**DATA SECTION:**
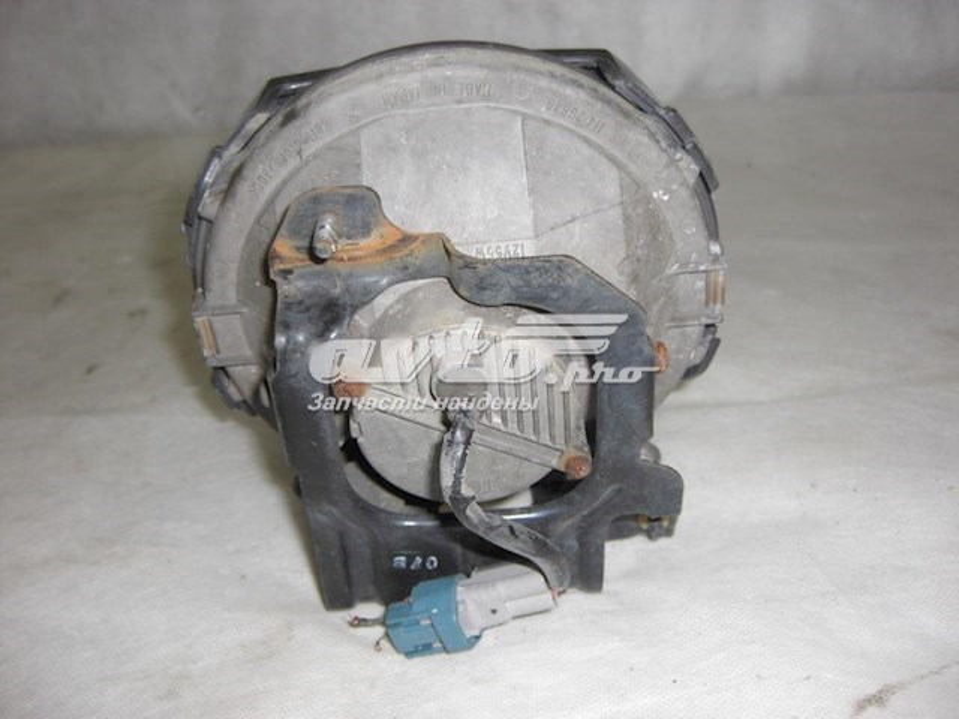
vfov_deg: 37.7
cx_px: 480
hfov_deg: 49.0
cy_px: 360
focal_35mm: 38
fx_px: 1053
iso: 80
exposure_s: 1/60
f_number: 2.8
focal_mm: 7.9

**EXERCISE INSTRUCTIONS:** Without copying the pictures, transcribe the entries exactly.

**EXERCISE RESPONSE:**
vfov_deg: 37.7
cx_px: 480
hfov_deg: 49.0
cy_px: 360
focal_35mm: 38
fx_px: 1053
iso: 80
exposure_s: 1/60
f_number: 2.8
focal_mm: 7.9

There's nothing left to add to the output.